[Pose estimation data]

= = = = =

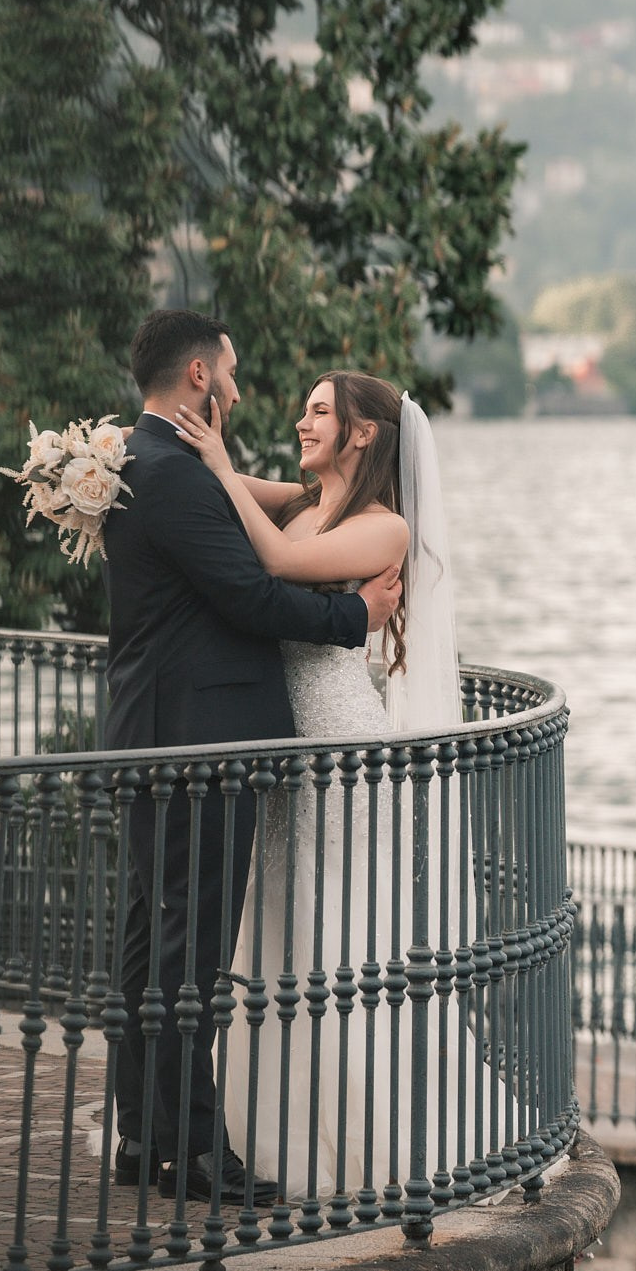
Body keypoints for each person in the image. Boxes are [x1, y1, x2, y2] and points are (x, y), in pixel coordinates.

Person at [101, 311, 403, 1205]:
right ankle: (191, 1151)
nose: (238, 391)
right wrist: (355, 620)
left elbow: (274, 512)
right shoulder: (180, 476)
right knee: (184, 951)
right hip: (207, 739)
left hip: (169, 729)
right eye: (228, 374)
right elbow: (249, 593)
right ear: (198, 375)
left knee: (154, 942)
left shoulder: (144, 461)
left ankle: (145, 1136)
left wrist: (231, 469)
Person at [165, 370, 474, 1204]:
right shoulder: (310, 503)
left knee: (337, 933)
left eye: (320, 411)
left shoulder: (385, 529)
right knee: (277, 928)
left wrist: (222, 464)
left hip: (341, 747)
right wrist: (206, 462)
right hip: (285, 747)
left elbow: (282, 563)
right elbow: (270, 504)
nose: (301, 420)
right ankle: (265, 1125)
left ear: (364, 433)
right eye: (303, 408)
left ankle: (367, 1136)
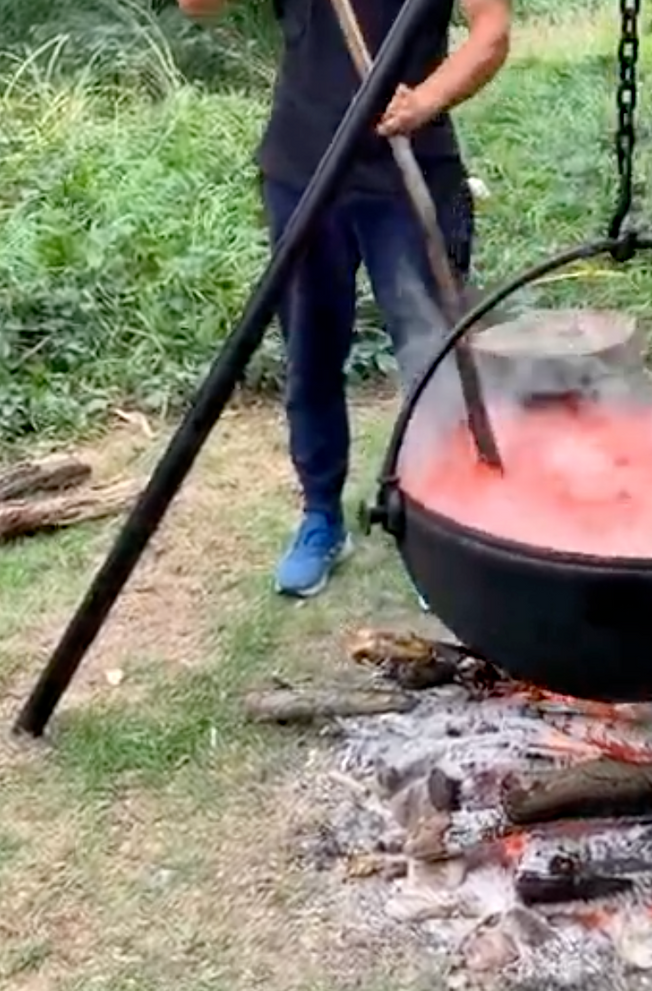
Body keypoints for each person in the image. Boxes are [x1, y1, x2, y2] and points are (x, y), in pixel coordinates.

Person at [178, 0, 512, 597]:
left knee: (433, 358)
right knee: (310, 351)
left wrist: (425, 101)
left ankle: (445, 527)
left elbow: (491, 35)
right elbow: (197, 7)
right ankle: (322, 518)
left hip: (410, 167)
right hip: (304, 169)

= = = = =

Exercise
Reproduce verbatim, and only, the lines starting at the one that contains "left shoulder: (385, 529)" and ending with the final line of the records; leave out the pictures.

Finished task
left shoulder: (385, 529)
right knee: (277, 928)
left wrist: (222, 464)
left hip: (341, 747)
right wrist: (206, 462)
right hip: (285, 747)
left elbow: (282, 563)
right elbow: (270, 504)
nose: (301, 420)
right ankle: (265, 1125)
left ear: (364, 433)
right eye: (303, 408)
left ankle: (367, 1136)
Body keypoints for each person in the image. Boxes are [x1, y1, x2, y2] and points are (x, y), in pixel coordinates.

Person at [178, 0, 512, 597]:
left knee: (433, 358)
right knee: (310, 351)
left wrist: (425, 101)
left ankle: (445, 527)
left elbow: (491, 35)
right elbow: (197, 7)
right ankle: (322, 518)
left hip: (410, 167)
right hip: (304, 169)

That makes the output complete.